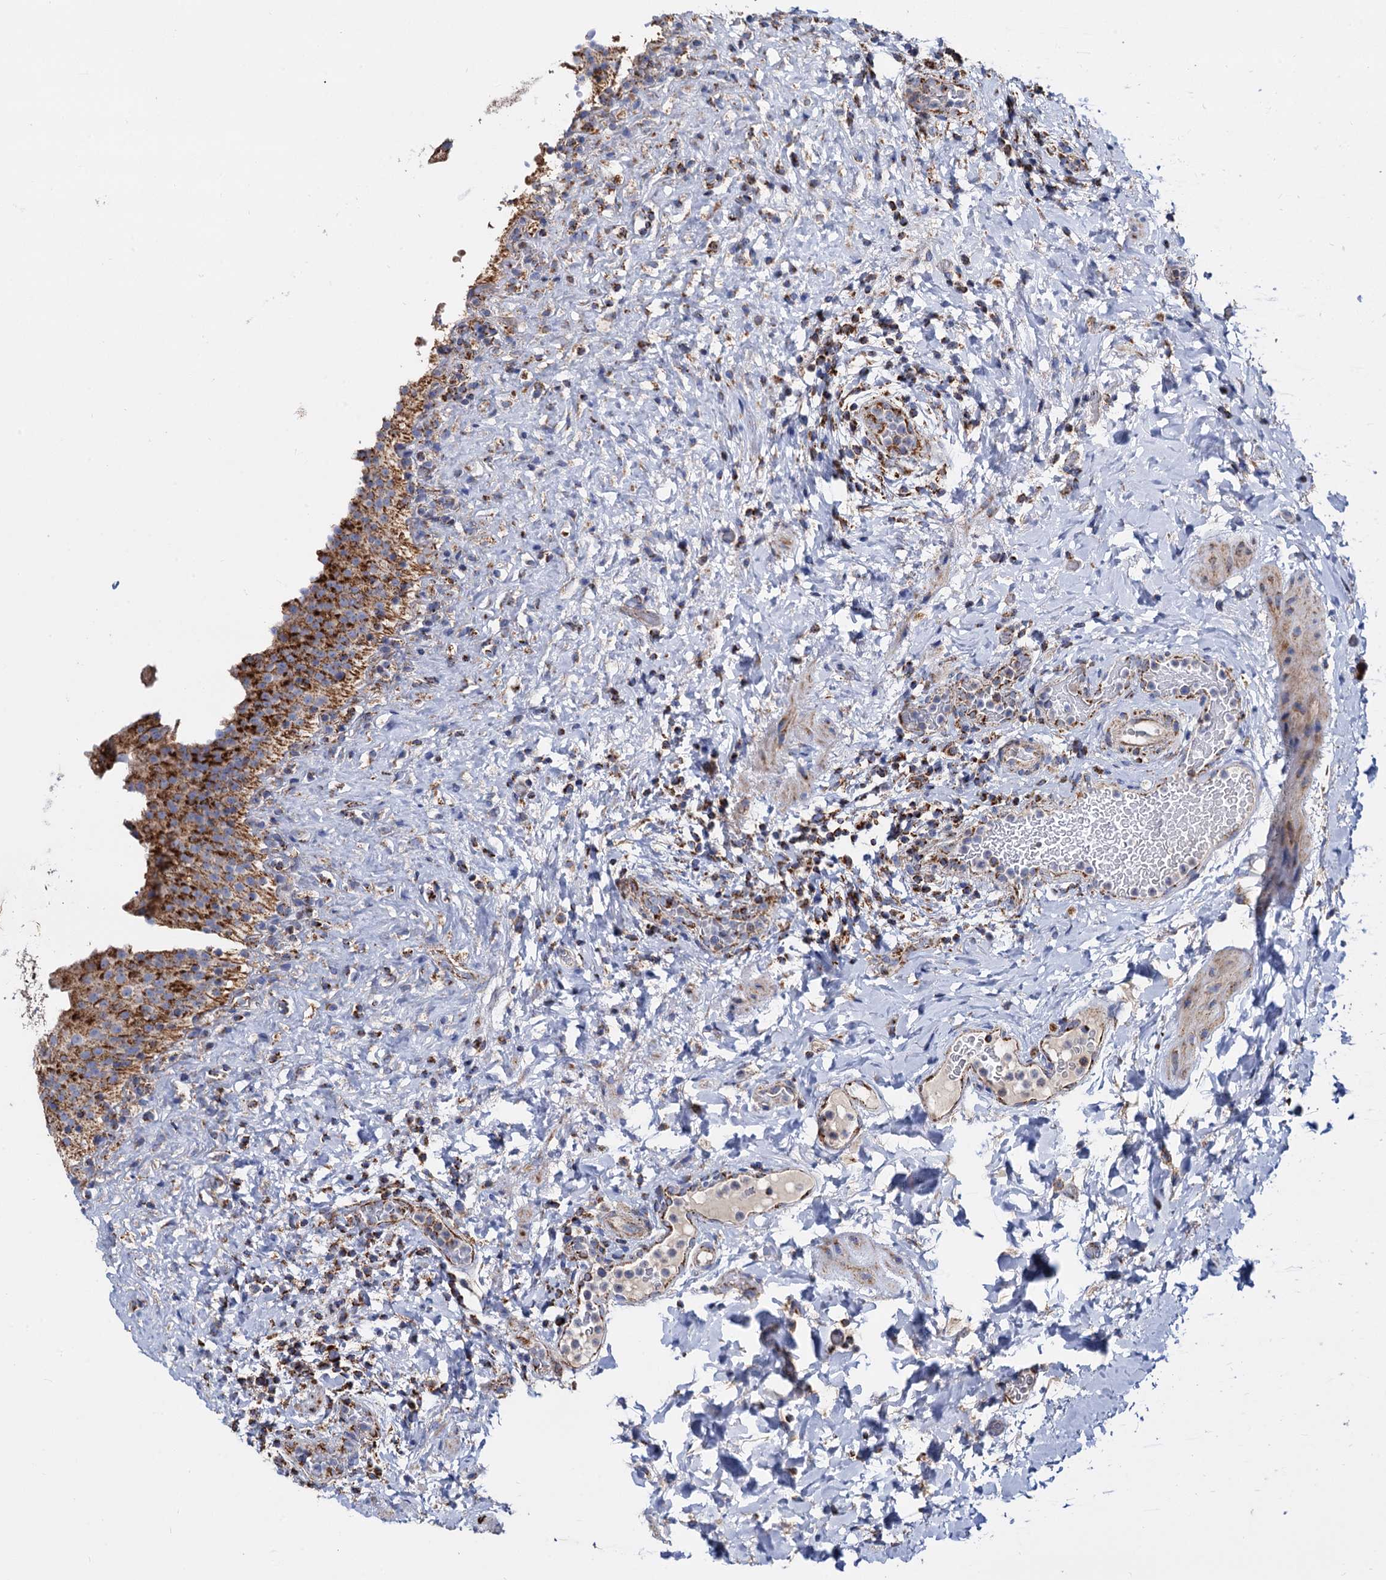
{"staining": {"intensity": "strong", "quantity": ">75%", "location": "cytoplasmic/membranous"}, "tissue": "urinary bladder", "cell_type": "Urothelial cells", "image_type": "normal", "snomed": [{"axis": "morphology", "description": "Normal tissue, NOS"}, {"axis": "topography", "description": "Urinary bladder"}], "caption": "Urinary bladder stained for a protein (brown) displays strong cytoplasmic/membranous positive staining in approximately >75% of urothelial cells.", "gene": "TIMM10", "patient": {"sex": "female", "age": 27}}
---
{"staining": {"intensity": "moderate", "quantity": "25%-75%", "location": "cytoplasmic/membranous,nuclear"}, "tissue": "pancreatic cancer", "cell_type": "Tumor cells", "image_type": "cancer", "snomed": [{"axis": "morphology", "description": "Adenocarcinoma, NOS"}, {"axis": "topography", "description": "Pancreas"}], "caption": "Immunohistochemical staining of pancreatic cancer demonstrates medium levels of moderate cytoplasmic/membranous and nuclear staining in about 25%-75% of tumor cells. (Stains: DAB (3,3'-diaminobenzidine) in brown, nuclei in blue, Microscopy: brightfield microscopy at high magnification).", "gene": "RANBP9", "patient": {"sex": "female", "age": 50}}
* * *
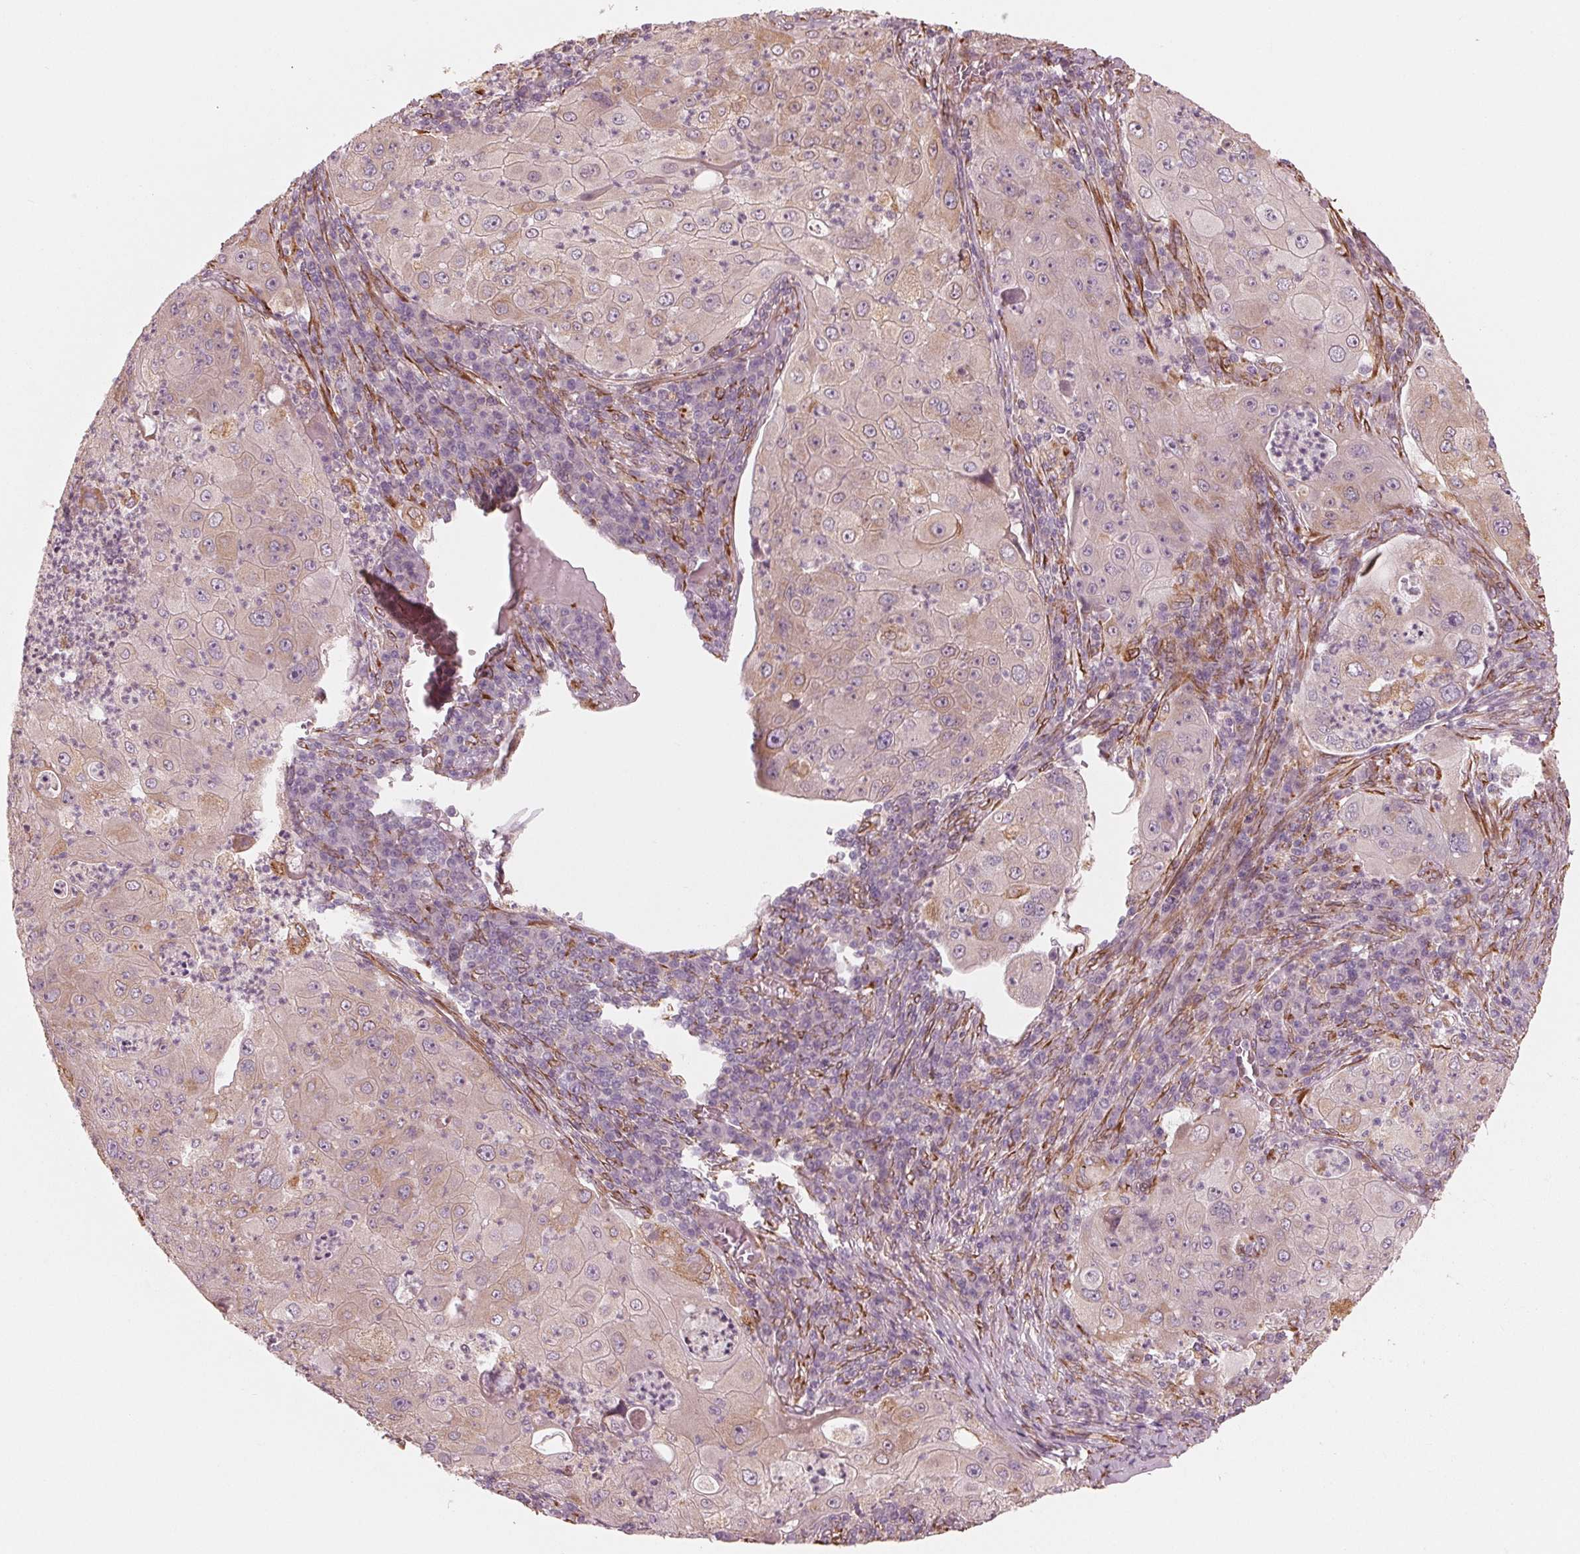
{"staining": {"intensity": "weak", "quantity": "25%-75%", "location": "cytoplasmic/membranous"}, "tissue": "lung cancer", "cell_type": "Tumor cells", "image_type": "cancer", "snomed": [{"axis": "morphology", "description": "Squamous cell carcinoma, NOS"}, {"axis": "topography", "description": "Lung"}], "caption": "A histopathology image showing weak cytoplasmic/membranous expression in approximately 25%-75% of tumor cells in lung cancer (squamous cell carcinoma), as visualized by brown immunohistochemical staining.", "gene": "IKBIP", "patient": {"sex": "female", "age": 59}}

Exercise instructions -> When a line in the material above holds the word "approximately", copy that line.

Answer to this problem ->
{"staining": {"intensity": "strong", "quantity": ">75%", "location": "cytoplasmic/membranous"}, "tissue": "urinary bladder", "cell_type": "Urothelial cells", "image_type": "normal", "snomed": [{"axis": "morphology", "description": "Normal tissue, NOS"}, {"axis": "topography", "description": "Urinary bladder"}], "caption": "Urinary bladder stained for a protein (brown) displays strong cytoplasmic/membranous positive staining in approximately >75% of urothelial cells.", "gene": "TIMM10", "patient": {"sex": "female", "age": 27}}
{"staining": {"intensity": "weak", "quantity": "25%-75%", "location": "cytoplasmic/membranous"}, "tissue": "lung cancer", "cell_type": "Tumor cells", "image_type": "cancer", "snomed": [{"axis": "morphology", "description": "Squamous cell carcinoma, NOS"}, {"axis": "topography", "description": "Lung"}], "caption": "A histopathology image showing weak cytoplasmic/membranous expression in approximately 25%-75% of tumor cells in lung cancer (squamous cell carcinoma), as visualized by brown immunohistochemical staining.", "gene": "IKBIP", "patient": {"sex": "female", "age": 59}}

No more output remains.